◆ **Plain-text document sources**:
.....

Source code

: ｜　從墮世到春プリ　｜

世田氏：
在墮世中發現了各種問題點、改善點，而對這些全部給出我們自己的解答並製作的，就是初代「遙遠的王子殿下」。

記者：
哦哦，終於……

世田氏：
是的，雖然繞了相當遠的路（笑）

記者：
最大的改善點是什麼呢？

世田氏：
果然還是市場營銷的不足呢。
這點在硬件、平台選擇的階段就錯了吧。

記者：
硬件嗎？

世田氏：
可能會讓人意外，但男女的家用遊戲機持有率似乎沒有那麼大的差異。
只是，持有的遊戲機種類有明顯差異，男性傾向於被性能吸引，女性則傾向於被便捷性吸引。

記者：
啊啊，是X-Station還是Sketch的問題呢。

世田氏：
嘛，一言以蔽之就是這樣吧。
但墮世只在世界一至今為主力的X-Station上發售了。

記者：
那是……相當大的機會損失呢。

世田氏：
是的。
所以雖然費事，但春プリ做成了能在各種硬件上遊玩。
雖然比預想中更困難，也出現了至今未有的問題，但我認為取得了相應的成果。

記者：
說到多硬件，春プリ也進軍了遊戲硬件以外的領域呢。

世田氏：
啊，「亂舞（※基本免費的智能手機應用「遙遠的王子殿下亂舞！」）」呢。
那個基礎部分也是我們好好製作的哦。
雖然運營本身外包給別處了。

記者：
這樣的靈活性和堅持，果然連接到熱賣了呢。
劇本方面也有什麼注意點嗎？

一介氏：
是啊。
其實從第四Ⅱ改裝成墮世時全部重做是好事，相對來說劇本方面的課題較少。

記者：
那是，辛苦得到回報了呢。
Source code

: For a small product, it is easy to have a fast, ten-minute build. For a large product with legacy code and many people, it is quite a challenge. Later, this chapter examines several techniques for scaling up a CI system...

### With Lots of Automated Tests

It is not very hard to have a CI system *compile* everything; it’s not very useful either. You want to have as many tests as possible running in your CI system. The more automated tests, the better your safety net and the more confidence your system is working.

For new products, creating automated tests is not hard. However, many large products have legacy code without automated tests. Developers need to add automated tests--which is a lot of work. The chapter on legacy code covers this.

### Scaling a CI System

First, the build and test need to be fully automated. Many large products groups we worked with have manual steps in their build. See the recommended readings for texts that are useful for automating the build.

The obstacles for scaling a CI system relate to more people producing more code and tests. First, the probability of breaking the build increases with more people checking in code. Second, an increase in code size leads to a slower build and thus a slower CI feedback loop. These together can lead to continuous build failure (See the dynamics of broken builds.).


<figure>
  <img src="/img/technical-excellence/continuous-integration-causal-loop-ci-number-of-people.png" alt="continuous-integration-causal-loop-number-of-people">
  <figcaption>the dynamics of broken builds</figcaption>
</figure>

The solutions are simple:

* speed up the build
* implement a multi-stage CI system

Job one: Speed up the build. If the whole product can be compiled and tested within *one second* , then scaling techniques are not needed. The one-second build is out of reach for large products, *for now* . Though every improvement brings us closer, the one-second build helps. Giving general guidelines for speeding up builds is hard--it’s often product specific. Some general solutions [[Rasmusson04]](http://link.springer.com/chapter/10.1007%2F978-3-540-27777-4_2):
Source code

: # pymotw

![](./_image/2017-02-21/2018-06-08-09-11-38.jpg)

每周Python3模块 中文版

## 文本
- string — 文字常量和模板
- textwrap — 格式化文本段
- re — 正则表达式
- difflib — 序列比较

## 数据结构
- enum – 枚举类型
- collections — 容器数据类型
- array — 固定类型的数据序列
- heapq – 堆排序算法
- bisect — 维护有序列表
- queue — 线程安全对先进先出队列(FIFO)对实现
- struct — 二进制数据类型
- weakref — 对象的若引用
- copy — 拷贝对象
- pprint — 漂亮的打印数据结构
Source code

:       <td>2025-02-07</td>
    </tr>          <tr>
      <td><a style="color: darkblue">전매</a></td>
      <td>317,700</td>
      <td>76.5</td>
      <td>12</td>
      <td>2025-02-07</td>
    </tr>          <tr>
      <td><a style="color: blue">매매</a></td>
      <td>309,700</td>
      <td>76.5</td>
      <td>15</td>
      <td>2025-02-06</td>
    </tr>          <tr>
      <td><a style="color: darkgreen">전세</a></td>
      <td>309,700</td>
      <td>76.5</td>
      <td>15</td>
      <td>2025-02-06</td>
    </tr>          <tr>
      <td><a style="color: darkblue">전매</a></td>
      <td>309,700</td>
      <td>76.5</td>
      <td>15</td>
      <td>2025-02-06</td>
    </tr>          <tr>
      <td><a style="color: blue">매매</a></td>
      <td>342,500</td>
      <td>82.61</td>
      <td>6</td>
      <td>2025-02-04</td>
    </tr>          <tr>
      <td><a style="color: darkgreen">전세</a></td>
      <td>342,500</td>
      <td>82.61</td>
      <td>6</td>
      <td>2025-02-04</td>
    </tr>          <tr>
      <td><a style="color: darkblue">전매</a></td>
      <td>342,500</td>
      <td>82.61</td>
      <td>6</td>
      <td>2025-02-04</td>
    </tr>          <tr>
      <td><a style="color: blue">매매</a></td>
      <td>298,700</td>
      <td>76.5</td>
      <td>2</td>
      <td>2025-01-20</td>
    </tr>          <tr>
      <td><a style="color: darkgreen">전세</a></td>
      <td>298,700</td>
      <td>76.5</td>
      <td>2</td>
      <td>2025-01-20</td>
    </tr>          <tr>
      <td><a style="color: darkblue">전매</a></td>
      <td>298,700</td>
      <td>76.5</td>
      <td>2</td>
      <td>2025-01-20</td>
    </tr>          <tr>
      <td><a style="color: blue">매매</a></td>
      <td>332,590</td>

.....

◆ **HOW TO COMPLETE THIS TASK**: Return each entry without altering a single word.

◆ **COMPLETED EXERCISE**:
Source code

: ｜　從墮世到春プリ　｜

世田氏：
在墮世中發現了各種問題點、改善點，而對這些全部給出我們自己的解答並製作的，就是初代「遙遠的王子殿下」。

記者：
哦哦，終於……

世田氏：
是的，雖然繞了相當遠的路（笑）

記者：
最大的改善點是什麼呢？

世田氏：
果然還是市場營銷的不足呢。
這點在硬件、平台選擇的階段就錯了吧。

記者：
硬件嗎？

世田氏：
可能會讓人意外，但男女的家用遊戲機持有率似乎沒有那麼大的差異。
只是，持有的遊戲機種類有明顯差異，男性傾向於被性能吸引，女性則傾向於被便捷性吸引。

記者：
啊啊，是X-Station還是Sketch的問題呢。

世田氏：
嘛，一言以蔽之就是這樣吧。
但墮世只在世界一至今為主力的X-Station上發售了。

記者：
那是……相當大的機會損失呢。

世田氏：
是的。
所以雖然費事，但春プリ做成了能在各種硬件上遊玩。
雖然比預想中更困難，也出現了至今未有的問題，但我認為取得了相應的成果。

記者：
說到多硬件，春プリ也進軍了遊戲硬件以外的領域呢。

世田氏：
啊，「亂舞（※基本免費的智能手機應用「遙遠的王子殿下亂舞！」）」呢。
那個基礎部分也是我們好好製作的哦。
雖然運營本身外包給別處了。

記者：
這樣的靈活性和堅持，果然連接到熱賣了呢。
劇本方面也有什麼注意點嗎？

一介氏：
是啊。
其實從第四Ⅱ改裝成墮世時全部重做是好事，相對來說劇本方面的課題較少。

記者：
那是，辛苦得到回報了呢。
Source code

: For a small product, it is easy to have a fast, ten-minute build. For a large product with legacy code and many people, it is quite a challenge. Later, this chapter examines several techniques for scaling up a CI system...

### With Lots of Automated Tests

It is not very hard to have a CI system *compile* everything; it’s not very useful either. You want to have as many tests as possible running in your CI system. The more automated tests, the better your safety net and the more confidence your system is working.

For new products, creating automated tests is not hard. However, many large products have legacy code without automated tests. Developers need to add automated tests--which is a lot of work. The chapter on legacy code covers this.

### Scaling a CI System

First, the build and test need to be fully automated. Many large products groups we worked with have manual steps in their build. See the recommended readings for texts that are useful for automating the build.

The obstacles for scaling a CI system relate to more people producing more code and tests. First, the probability of breaking the build increases with more people checking in code. Second, an increase in code size leads to a slower build and thus a slower CI feedback loop. These together can lead to continuous build failure (See the dynamics of broken builds.).


<figure>
  <img src="/img/technical-excellence/continuous-integration-causal-loop-ci-number-of-people.png" alt="continuous-integration-causal-loop-number-of-people">
  <figcaption>the dynamics of broken builds</figcaption>
</figure>

The solutions are simple:

* speed up the build
* implement a multi-stage CI system

Job one: Speed up the build. If the whole product can be compiled and tested within *one second* , then scaling techniques are not needed. The one-second build is out of reach for large products, *for now* . Though every improvement brings us closer, the one-second build helps. Giving general guidelines for speeding up builds is hard--it’s often product specific. Some general solutions [[Rasmusson04]](http://link.springer.com/chapter/10.1007%2F978-3-540-27777-4_2):
Source code

: # pymotw

![](./_image/2017-02-21/2018-06-08-09-11-38.jpg)

每周Python3模块 中文版

## 文本
- string — 文字常量和模板
- textwrap — 格式化文本段
- re — 正则表达式
- difflib — 序列比较

## 数据结构
- enum – 枚举类型
- collections — 容器数据类型
- array — 固定类型的数据序列
- heapq – 堆排序算法
- bisect — 维护有序列表
- queue — 线程安全对先进先出队列(FIFO)对实现
- struct — 二进制数据类型
- weakref — 对象的若引用
- copy — 拷贝对象
- pprint — 漂亮的打印数据结构
Source code

:       <td>2025-02-07</td>
    </tr>          <tr>
      <td><a style="color: darkblue">전매</a></td>
      <td>317,700</td>
      <td>76.5</td>
      <td>12</td>
      <td>2025-02-07</td>
    </tr>          <tr>
      <td><a style="color: blue">매매</a></td>
      <td>309,700</td>
      <td>76.5</td>
      <td>15</td>
      <td>2025-02-06</td>
    </tr>          <tr>
      <td><a style="color: darkgreen">전세</a></td>
      <td>309,700</td>
      <td>76.5</td>
      <td>15</td>
      <td>2025-02-06</td>
    </tr>          <tr>
      <td><a style="color: darkblue">전매</a></td>
      <td>309,700</td>
      <td>76.5</td>
      <td>15</td>
      <td>2025-02-06</td>
    </tr>          <tr>
      <td><a style="color: blue">매매</a></td>
      <td>342,500</td>
      <td>82.61</td>
      <td>6</td>
      <td>2025-02-04</td>
    </tr>          <tr>
      <td><a style="color: darkgreen">전세</a></td>
      <td>342,500</td>
      <td>82.61</td>
      <td>6</td>
      <td>2025-02-04</td>
    </tr>          <tr>
      <td><a style="color: darkblue">전매</a></td>
      <td>342,500</td>
      <td>82.61</td>
      <td>6</td>
      <td>2025-02-04</td>
    </tr>          <tr>
      <td><a style="color: blue">매매</a></td>
      <td>298,700</td>
      <td>76.5</td>
      <td>2</td>
      <td>2025-01-20</td>
    </tr>          <tr>
      <td><a style="color: darkgreen">전세</a></td>
      <td>298,700</td>
      <td>76.5</td>
      <td>2</td>
      <td>2025-01-20</td>
    </tr>          <tr>
      <td><a style="color: darkblue">전매</a></td>
      <td>298,700</td>
      <td>76.5</td>
      <td>2</td>
      <td>2025-01-20</td>
    </tr>          <tr>
      <td><a style="color: blue">매매</a></td>
      <td>332,590</td>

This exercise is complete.